◆ **How to complete this task**
Copy the data below in full, exactly as it appears.

◆ **Records provided**

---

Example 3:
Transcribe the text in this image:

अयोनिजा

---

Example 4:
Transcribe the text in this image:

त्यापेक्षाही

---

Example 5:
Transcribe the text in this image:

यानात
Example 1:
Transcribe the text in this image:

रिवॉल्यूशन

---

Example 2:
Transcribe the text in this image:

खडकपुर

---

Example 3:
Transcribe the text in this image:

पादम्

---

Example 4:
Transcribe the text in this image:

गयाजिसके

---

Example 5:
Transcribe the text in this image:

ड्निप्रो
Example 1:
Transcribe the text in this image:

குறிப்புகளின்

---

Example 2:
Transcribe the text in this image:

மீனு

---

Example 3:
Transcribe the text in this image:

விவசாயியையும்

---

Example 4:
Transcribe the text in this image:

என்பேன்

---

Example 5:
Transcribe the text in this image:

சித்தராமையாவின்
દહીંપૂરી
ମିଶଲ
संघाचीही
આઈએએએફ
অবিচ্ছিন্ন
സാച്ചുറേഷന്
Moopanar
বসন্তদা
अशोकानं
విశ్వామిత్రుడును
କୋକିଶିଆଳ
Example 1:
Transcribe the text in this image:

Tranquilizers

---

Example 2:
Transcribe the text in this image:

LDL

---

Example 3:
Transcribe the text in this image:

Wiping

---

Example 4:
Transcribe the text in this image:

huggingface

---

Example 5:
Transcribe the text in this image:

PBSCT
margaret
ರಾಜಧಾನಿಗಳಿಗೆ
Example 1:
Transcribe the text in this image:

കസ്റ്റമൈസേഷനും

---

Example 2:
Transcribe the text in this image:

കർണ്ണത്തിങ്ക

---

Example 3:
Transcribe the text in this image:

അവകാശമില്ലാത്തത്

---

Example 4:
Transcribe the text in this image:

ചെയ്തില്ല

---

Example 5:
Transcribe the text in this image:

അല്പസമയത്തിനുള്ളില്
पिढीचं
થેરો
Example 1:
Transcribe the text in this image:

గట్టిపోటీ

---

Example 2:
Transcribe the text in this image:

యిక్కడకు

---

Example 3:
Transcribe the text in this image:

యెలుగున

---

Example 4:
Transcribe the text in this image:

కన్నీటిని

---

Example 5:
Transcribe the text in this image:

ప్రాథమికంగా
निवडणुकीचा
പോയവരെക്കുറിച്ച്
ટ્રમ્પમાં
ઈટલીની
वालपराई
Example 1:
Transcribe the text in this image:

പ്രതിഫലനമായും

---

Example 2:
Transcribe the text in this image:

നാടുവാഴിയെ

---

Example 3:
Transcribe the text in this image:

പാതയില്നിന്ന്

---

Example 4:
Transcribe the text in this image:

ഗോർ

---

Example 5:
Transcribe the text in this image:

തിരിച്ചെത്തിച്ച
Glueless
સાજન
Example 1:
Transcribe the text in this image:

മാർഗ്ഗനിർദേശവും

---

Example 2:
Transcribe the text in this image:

◆ **Answer space**
---

Example 3:
Transcribe the text in this image:

अयोनिजा

---

Example 4:
Transcribe the text in this image:

त्यापेक्षाही

---

Example 5:
Transcribe the text in this image:

यानात
Example 1:
Transcribe the text in this image:

रिवॉल्यूशन

---

Example 2:
Transcribe the text in this image:

खडकपुर

---

Example 3:
Transcribe the text in this image:

पादम्

---

Example 4:
Transcribe the text in this image:

गयाजिसके

---

Example 5:
Transcribe the text in this image:

ड्निप्रो
Example 1:
Transcribe the text in this image:

குறிப்புகளின்

---

Example 2:
Transcribe the text in this image:

மீனு

---

Example 3:
Transcribe the text in this image:

விவசாயியையும்

---

Example 4:
Transcribe the text in this image:

என்பேன்

---

Example 5:
Transcribe the text in this image:

சித்தராமையாவின்
દહીંપૂરી
ମିଶଲ
संघाचीही
આઈએએએફ
অবিচ্ছিন্ন
സാച്ചുറേഷന്
Moopanar
বসন্তদা
अशोकानं
విశ్వామిత్రుడును
କୋକିଶିଆଳ
Example 1:
Transcribe the text in this image:

Tranquilizers

---

Example 2:
Transcribe the text in this image:

LDL

---

Example 3:
Transcribe the text in this image:

Wiping

---

Example 4:
Transcribe the text in this image:

huggingface

---

Example 5:
Transcribe the text in this image:

PBSCT
margaret
ರಾಜಧಾನಿಗಳಿಗೆ
Example 1:
Transcribe the text in this image:

കസ്റ്റമൈസേഷനും

---

Example 2:
Transcribe the text in this image:

കർണ്ണത്തിങ്ക

---

Example 3:
Transcribe the text in this image:

അവകാശമില്ലാത്തത്

---

Example 4:
Transcribe the text in this image:

ചെയ്തില്ല

---

Example 5:
Transcribe the text in this image:

അല്പസമയത്തിനുള്ളില്
पिढीचं
થેરો
Example 1:
Transcribe the text in this image:

గట్టిపోటీ

---

Example 2:
Transcribe the text in this image:

యిక్కడకు

---

Example 3:
Transcribe the text in this image:

యెలుగున

---

Example 4:
Transcribe the text in this image:

కన్నీటిని

---

Example 5:
Transcribe the text in this image:

ప్రాథమికంగా
निवडणुकीचा
പോയവരെക്കുറിച്ച്
ટ્રમ્પમાં
ઈટલીની
वालपराई
Example 1:
Transcribe the text in this image:

പ്രതിഫലനമായും

---

Example 2:
Transcribe the text in this image:

നാടുവാഴിയെ

---

Example 3:
Transcribe the text in this image:

പാതയില്നിന്ന്

---

Example 4:
Transcribe the text in this image:

ഗോർ

---

Example 5:
Transcribe the text in this image:

തിരിച്ചെത്തിച്ച
Glueless
સાજન
Example 1:
Transcribe the text in this image:

മാർഗ്ഗനിർദേശവും

---

Example 2:
Transcribe the text in this image:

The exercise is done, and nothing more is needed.